The Legendary Gleam Returns Under New Ownership; Same Spirit of Tradition

As a teenager growing up in the Midwest, Andy Tyska papered his bedroom walls with posters and photographs of classic yachts. Among his collage was a copy of what might be considered the most famous American yachting photograph ever taken: Stanley Rosenfeld’s black-and-white image of two beautiful 12-meter sloops, their spinnakers pulling at their seams. One in hot pursuit of the other.

Gleam/ Courtesy of

Little did Tyska know then that one day the leading yacht in that photograph—the 1937 Clinton Crane-designed Gleam—would fall into his hands, and that he would become part of the yacht’s storied history.

“I’d seen her sailing around New England after first visiting here in 1993,” recalls Tyska, who trained as a naval architect under the direction of Ted Hood and later founded Bristol Marine in 1998. “I didn’t realize until I was going through photo albums and ran across a photo of my childhood bedroom that she was included in the collage.  Those pictures on my wall made an impression on me and drove me to where I am now, working in the marine industry in New England.”

Tyska partnered with one of the yacht’s former captains and marine industry veteran, Dennis Gunderson, to purchase Gleam in fall 2020. “We had known each other for years in the industry, and he has a really strong personal connection to the boat, like many who have been touch by her beauty and grace.” Tyska adds. 

First thing they did was sail her up to the Bristol Marine Shipyard in Boothbay Harbor, ME, where she could undergo the first phase of her restoration.  Gleam joins a fleet of pedigreed classic yachts under the care of the shipwrights and skilled technicians at Bristol 

Marine facilities that include Aphrodite, Belle Adventure, Ticonderoga, Ernestina-Morrissey, Blackwatch, Fawan, Ruweida, and Burma. 

This winter, Tyska and Gunderson have mostly been focused on cosmetic items for the restoration, along with some modifications to the deck hardware layout and a few critical items to maintain her USCG certification. Then, over the next three to five years, Tyska and Gunderson will be targeting other areas of the boat to keep her in top condition. 

Tyska is quick to acknowledge that Gleam is in remarkably good condition considering her age, thanks in great part to her former owners. “I can’t talk about Gleam without recognizing the significant efforts by Bob Tiedemann and Elizabeth (Tiedemann) DuPont and the commitment they made to her early on in preserving her. Gleam benefits from those efforts today.” You can read more about Tiedemann’s legacy with Gleam and the Newport 12-meter fleet here.
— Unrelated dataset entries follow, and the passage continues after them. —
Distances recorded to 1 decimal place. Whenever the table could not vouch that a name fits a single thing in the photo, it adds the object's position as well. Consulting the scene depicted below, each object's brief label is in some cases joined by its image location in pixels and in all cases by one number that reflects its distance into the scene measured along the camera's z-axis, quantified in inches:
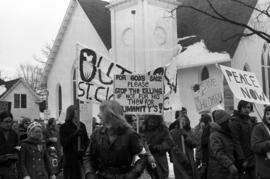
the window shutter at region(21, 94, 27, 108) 2090.3
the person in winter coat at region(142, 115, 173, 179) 363.3
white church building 1125.1
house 2071.9
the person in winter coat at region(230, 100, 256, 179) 336.2
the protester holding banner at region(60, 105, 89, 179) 387.5
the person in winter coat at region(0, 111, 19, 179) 347.3
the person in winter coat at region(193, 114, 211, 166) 430.2
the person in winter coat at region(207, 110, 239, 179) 325.1
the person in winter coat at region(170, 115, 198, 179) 404.5
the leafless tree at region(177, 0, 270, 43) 1130.2
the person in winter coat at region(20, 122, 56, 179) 337.7
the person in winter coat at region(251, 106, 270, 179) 298.8
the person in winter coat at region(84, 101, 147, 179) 217.8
In addition to carrying on Tieddemann’s passion for classic yachts, Tyska looks forward to continuing Gleam’s tradition on the water. “We want to continue the legacy of Clinton Crane to promote the enjoyment of classic yachts. Dennis and I will be racing her, and we also hope to reconnect Gleam with the incredible amount of people that have had a relationship with her over the years through chartering and racing while introducing her to new admirers as well.”

Anyone interested in seeing Gleam in action this summer will find her in Newport, racing in the Tiedemann Classics Regatta – named for her former owner who would undoubtedly be proud to see her flying through Narragansett Bay with spinnaker aloft and the other classic yachts trailing her stern.